I've made a basic test for servlet to test it's response status code, but it doesn't work - it's always 0, although I've set the response status code inside the servlet to 200.
public class TestMyServlet extends Mockito {
@Test
public void test() throws Exception {
HttpServletRequest request = mock(HttpServletRequest.class);
HttpServletResponse response = mock(HttpServletResponse.class);
when(request.getParameter("test")).thenReturn("1");
new MyServlet().doPost(request, response);
System.out.println(response.isCommited()); // false
System.out.println(response.getContentType()); // null
System.out.println(response.getStatus()); // 0
}
}
How to let this work?
You want to test this differently. You need to verify that your inputs caused the expected outputs. For non-mock results, you would assert the behavior. Since you want to verify that your outputs were set properly.
import static org.mockito.Mockito.mock;
import static org.mockito.Mockito.verify;
public class MyServletTests {
@Test
public void testValidRequest() throws Exception {
HttpServletRequest request = mock(HttpServletRequest.class);
HttpServletResponse response = mock(HttpServletResponse.class);
when(request.getParameter("test")).thenReturn("1");
new MyServlet().doPost(request, response);
// ensure that the request was used as expected
verify(request).getParameter("test");
// ensure that the response was setup as expected based on the
// mocked inputs
verify(response).setContentType("text/html");
verify(response).setStatus(200);
}
}
If you expect something to not be touched given certain inputs, then you should consider verifying that behavior using verify(response, never()).shouldNotBeCalledButSometimesIs()

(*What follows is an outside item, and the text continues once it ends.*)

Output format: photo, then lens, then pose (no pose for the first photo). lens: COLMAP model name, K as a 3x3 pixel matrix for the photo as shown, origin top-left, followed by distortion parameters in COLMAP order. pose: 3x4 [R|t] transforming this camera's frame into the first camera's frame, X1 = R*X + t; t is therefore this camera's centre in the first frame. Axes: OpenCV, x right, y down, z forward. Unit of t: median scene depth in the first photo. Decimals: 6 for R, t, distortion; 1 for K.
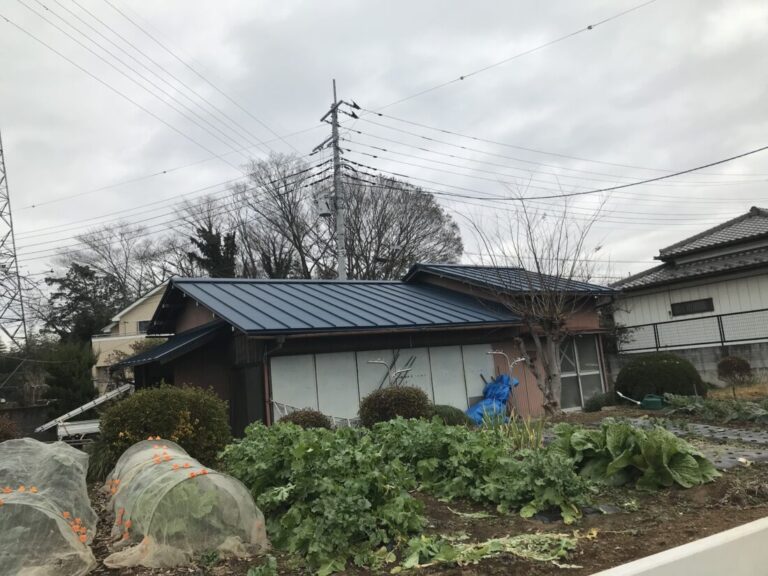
lens RADIAL K [[609.6, 0, 372.6], [0, 609.6, 283.5], [0, 0, 1]] dist [0.044952, -0.057309]
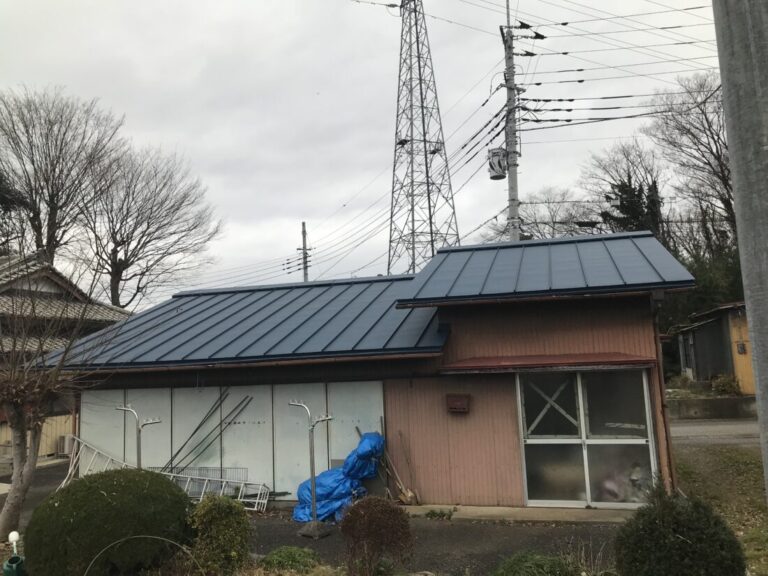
lens RADIAL K [[608.1, 0, 373.6], [0, 608.1, 289.0], [0, 0, 1]] dist [0.045446, -0.072298]
pose [[0.671721, -0.033230, -0.740058, 0.389541], [0.094241, 0.994710, 0.040874, -0.015950], [0.734785, -0.097200, 0.671299, 0.324603]]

(to verify when conditions control it being called/set versus not).
You're mocking HttpServletResponse. So, since it's a mock, getStatus()
will only return a non-zero value until you tell the mock to return something else when getStatus()
is called. It won't return the value passed to setStatus()
, which, since it's a mock, doesn't do anything.
You could use a "smarter" mock HttpServletResponse, like the one provided by Spring.